Peng Yong-Chun, He Zhi-Jing, Yin Lun-Cai, Pi Hui-Feng, Jiang Yi, Li Ke-Yan, Tian Li, Xie Jia, Zhang Jian-Bo, Li Chen-Yao, Feng Guan-Ying, Wang Kai, Zhou Ding-Zhou, Xie Xiao-Wei, Zhang Zhi-Yuan, Fan Teng-Fei
Department of Oral and Maxillofacial Surgery, The Second Xiangya Hospital of Central South University, Changsha, Hunan 410011, China.
Department of Oncology, Affiliated Dazu Hospital of Chongqing Medical University, Chongqing 402360, China.
Phytomedicine. 2025 Jan;136:156337. doi: 10.1016/j.phymed.2024.156337. Epub 2024 Dec 18.
Oral squamous cell carcinoma (OSCC) is one of the most common malignancies. However, there is no effective treatment for OSCC.
This study aimed to identify a natural compound with significant efficacy against OSCC and elucidate its primary mechanism of action.
An FDA-approved drug library and an MCE autophagy-related molecular compound library were screened through high-throughput screening to identify an effective natural compound against OSCC. The IC50 value of sanguinarine (Sang) in OSCC cells was determined using a CCK8 assay.

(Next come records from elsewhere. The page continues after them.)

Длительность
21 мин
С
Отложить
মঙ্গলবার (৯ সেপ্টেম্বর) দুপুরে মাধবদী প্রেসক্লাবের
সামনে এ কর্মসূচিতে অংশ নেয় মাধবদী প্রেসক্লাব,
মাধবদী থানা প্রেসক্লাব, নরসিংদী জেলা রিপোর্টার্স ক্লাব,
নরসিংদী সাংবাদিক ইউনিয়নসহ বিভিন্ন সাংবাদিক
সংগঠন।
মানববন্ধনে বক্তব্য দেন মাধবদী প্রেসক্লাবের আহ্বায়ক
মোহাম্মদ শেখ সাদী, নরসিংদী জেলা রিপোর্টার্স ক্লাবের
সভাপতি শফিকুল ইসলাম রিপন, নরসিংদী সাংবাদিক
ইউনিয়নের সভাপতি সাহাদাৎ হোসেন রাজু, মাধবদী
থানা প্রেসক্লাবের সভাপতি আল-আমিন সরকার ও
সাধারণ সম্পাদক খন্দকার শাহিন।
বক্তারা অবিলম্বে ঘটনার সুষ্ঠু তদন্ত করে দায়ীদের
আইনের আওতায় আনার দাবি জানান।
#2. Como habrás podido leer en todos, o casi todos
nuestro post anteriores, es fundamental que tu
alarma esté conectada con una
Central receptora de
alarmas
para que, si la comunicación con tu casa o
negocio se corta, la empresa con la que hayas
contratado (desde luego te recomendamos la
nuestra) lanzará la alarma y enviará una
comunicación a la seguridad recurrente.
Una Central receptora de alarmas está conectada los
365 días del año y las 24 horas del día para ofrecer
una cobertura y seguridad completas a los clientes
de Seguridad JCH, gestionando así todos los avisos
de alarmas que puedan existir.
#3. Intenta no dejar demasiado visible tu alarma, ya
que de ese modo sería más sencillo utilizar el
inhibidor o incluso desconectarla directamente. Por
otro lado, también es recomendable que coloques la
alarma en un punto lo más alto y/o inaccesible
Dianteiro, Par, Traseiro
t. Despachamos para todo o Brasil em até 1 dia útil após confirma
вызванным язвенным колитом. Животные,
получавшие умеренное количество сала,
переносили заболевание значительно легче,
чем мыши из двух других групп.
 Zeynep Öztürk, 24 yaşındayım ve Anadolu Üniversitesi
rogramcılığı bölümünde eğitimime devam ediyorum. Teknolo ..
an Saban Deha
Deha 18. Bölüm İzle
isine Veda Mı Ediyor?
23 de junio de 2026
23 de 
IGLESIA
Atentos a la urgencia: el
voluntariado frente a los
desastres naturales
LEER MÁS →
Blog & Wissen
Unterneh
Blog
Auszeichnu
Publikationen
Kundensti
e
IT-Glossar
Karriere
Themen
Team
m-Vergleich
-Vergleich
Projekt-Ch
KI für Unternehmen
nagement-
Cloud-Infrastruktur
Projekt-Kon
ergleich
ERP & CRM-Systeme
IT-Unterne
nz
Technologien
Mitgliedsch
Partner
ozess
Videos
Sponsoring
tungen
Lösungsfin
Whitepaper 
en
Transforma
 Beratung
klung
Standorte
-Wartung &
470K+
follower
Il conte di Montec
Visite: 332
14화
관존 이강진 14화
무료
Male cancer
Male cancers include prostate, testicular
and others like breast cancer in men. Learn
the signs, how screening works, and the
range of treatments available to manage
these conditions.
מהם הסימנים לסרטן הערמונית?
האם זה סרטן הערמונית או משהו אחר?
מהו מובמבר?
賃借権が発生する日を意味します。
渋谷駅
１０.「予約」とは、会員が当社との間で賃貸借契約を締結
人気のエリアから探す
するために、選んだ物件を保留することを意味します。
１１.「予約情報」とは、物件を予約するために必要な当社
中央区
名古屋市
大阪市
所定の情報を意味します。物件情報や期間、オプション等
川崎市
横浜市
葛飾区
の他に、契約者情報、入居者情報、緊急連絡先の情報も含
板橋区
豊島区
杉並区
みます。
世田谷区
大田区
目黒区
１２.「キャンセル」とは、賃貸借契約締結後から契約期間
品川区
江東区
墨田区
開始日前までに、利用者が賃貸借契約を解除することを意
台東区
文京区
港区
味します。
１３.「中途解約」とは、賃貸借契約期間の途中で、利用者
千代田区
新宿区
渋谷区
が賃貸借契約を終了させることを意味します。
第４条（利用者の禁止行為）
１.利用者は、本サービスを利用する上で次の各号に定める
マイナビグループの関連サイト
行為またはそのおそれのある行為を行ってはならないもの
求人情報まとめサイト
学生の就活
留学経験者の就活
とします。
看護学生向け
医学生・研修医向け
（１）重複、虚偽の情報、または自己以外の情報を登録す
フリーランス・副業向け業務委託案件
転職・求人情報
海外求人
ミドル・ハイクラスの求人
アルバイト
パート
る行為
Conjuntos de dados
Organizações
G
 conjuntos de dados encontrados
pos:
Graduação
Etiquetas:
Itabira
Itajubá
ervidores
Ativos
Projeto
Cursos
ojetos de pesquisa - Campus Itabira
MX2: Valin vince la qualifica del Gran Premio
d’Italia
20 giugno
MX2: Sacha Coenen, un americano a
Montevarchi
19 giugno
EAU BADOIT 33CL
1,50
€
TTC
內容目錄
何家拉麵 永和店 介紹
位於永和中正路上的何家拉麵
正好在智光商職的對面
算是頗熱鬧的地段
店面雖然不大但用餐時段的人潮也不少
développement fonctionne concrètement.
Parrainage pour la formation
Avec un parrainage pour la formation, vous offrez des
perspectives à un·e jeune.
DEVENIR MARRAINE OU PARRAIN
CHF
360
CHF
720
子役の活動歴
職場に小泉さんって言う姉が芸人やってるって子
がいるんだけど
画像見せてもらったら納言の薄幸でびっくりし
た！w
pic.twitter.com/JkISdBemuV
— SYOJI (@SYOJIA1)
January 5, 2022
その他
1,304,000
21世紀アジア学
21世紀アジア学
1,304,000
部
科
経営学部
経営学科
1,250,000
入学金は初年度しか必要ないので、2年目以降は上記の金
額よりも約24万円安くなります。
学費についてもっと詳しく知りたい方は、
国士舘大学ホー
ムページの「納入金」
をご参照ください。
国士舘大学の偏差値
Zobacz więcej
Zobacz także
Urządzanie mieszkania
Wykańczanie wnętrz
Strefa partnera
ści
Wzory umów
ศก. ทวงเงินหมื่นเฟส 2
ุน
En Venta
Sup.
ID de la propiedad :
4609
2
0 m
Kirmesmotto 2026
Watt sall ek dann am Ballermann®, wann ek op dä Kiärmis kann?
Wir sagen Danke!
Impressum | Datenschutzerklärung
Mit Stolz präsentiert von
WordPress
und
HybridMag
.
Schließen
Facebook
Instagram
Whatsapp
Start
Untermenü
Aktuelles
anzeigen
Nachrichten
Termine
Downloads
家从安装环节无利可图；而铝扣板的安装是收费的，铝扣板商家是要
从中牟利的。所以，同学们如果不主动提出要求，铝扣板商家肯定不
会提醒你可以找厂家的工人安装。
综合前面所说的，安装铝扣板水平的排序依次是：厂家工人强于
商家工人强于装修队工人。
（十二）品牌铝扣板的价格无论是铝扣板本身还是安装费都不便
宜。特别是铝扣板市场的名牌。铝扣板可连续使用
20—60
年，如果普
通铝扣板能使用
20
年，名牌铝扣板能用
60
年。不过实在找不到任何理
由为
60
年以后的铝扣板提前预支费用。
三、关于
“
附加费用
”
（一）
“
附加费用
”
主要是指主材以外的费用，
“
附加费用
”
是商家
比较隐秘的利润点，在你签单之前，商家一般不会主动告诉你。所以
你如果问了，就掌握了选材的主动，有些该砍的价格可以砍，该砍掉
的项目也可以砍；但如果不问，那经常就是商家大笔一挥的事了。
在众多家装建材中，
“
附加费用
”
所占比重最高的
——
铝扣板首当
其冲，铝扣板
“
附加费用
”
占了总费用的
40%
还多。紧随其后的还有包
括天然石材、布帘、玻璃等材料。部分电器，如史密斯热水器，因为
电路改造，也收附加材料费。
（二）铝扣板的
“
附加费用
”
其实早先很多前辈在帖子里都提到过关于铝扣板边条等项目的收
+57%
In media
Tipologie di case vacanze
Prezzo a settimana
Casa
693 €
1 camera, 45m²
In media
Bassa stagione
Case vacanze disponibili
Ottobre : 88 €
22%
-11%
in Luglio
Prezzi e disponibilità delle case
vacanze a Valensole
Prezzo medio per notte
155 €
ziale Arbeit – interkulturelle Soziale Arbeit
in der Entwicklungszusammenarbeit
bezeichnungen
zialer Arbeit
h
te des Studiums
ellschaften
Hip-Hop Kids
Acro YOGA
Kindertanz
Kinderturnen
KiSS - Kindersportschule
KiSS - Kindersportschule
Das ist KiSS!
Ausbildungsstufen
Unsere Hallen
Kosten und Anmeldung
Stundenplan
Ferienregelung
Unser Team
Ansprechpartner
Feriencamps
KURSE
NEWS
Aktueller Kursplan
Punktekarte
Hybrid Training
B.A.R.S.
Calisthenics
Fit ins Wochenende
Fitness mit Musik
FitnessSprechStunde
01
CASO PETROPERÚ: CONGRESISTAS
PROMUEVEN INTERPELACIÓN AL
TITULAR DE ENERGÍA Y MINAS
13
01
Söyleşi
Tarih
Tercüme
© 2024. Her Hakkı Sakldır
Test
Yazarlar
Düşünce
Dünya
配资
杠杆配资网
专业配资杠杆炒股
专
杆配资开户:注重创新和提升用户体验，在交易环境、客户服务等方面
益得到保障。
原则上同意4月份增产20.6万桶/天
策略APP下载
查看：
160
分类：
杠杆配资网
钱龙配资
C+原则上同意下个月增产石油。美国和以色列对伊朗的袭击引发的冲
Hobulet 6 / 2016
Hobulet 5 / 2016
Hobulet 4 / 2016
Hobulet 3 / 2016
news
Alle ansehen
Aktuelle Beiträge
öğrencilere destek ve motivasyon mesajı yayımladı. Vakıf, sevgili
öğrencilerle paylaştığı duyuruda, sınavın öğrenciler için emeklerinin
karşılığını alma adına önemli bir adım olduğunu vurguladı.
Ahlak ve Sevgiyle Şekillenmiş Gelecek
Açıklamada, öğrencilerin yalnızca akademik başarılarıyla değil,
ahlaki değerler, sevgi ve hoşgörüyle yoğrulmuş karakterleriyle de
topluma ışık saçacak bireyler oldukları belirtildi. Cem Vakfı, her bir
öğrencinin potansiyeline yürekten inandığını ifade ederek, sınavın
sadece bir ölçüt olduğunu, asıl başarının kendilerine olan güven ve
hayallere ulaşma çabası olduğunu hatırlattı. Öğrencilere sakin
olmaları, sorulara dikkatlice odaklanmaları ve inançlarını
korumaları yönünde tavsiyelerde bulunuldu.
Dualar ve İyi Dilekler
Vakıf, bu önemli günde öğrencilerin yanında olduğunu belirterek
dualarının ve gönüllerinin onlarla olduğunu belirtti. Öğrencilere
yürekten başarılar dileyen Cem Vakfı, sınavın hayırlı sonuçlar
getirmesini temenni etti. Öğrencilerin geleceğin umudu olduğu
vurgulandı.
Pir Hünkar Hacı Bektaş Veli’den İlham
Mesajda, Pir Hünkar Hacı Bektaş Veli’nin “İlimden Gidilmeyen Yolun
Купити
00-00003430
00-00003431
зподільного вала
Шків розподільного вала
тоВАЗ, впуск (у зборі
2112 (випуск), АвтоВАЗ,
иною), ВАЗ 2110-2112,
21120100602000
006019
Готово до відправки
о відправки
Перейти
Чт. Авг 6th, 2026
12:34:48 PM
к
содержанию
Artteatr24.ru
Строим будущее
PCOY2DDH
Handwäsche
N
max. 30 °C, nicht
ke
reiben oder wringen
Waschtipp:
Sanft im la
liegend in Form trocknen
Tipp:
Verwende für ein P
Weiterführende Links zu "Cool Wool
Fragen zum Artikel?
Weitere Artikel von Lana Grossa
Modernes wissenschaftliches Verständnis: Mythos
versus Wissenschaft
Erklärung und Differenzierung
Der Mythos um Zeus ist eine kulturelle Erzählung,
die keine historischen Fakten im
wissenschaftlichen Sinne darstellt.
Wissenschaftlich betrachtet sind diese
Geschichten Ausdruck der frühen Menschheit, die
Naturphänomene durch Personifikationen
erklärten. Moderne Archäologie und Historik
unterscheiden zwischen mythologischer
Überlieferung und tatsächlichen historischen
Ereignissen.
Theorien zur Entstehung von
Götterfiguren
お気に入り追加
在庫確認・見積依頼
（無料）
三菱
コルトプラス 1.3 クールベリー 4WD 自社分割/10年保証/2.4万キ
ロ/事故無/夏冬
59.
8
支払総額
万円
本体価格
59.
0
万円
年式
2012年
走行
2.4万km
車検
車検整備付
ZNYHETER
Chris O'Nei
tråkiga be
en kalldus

Immunoblotting and immunofluorescence staining were used to assess the effect of Sang on autophagic flux in OSCC cells. Changes in the acidic lysosomal environment were evaluated using RFP-GFP-LC3B and LysoSensor Green DND-189. Furthermore, limited proteolysis-coupled mass spectrometry (LiP-MS) and virtual screening techniques were utilized to identify direct binding targets of Sang, which were subsequently validated by surface plasmon resonance (SPR) and microscale thermophoresis (MST). Molecular docking combined with molecular dynamics analysis identified the binding site between the target protein and Sang. In vitro and in vivo investigations with mutant plasmids confirmed this finding.
Screening led to the identification of the naturally occurring autophagy modulator Sang as a potent inhibitor of OSCC progression. Moreover, Sang impaired lysosomal function through reducing lysosomal-associated membrane proteins, inhibiting lysosomal proteolysis, and altering the lysosomal pH. These effects contributed to defects in autophagic clearance and subsequently suppressed OSCC progression. Notably, Sang bound the phenylalanine 26 (F26) residue in pyruvate kinase M2 (PKM2) and inhibited PKM2 enzymatic activity, subsequently suppressing transcription factor EB (TFEB) expression to inhibit lysosomal function and blocking autophagic flux in OSCC cells.
Our results demonstrate for the first time that Sang can suppress the PKM2/TFEB axis, and influence lysosomal function, thereby blocking autophagy and inhibiting the progression of OSCC, making it a promising therapeutic option for the treatment of OSCC.
口腔鳞状细胞癌(OSCC)是最常见的恶性肿瘤之一。然而,目前尚无有效的OSCC治疗方法。
本研究旨在鉴定一种对OSCC具有显著疗效的天然化合物,并阐明其主要作用机制。
通过高通量筛选对美国食品药品监督管理局(FDA)批准的药物库和MCE自噬相关分子化合物库进行筛选,以确定一种有效的抗OSCC天然化合物。使用CCK8法测定血根碱(Sang)在OSCC细胞中的半数抑制浓度(IC50)值。采用免疫印迹和免疫荧光染色评估Sang对OSCC细胞自噬通量的影响。使用RFP-GFP-LC3B和溶酶体传感器绿色DND-189评估酸性溶酶体环境的变化。此外,利用有限蛋白水解偶联质谱(LiP-MS)和虚拟筛选技术鉴定Sang的直接结合靶点,随后通过表面等离子体共振(SPR)和微量热泳动(MST)进行验证。分子对接结合分子动力学分析确定了靶蛋白与Sang之间的结合位点。使用突变质粒进行的体外和体内研究证实了这一发现。
筛选鉴定出天然存在的自噬调节剂Sang是OSCC进展的有效抑制剂。此外,Sang通过减少溶酶体相关膜蛋白、抑制溶酶体蛋白水解和改变溶酶体pH来损害溶酶体功能。这些作用导致自噬清除缺陷,进而抑制OSCC进展。值得注意的是,Sang与丙酮酸激酶M2(PKM2)中的苯丙氨酸26(F26)残基结合并抑制PKM2酶活性,随后抑制转录因子EB(TFEB)表达,从而抑制溶酶体功能并阻断OSCC细胞中的自噬通量。
我们的结果首次表明,Sang可以抑制PKM2/TFEB轴,影响溶酶体功能,从而阻断自噬并抑制OSCC进展,使其成为治疗OSCC的有前景的治疗选择。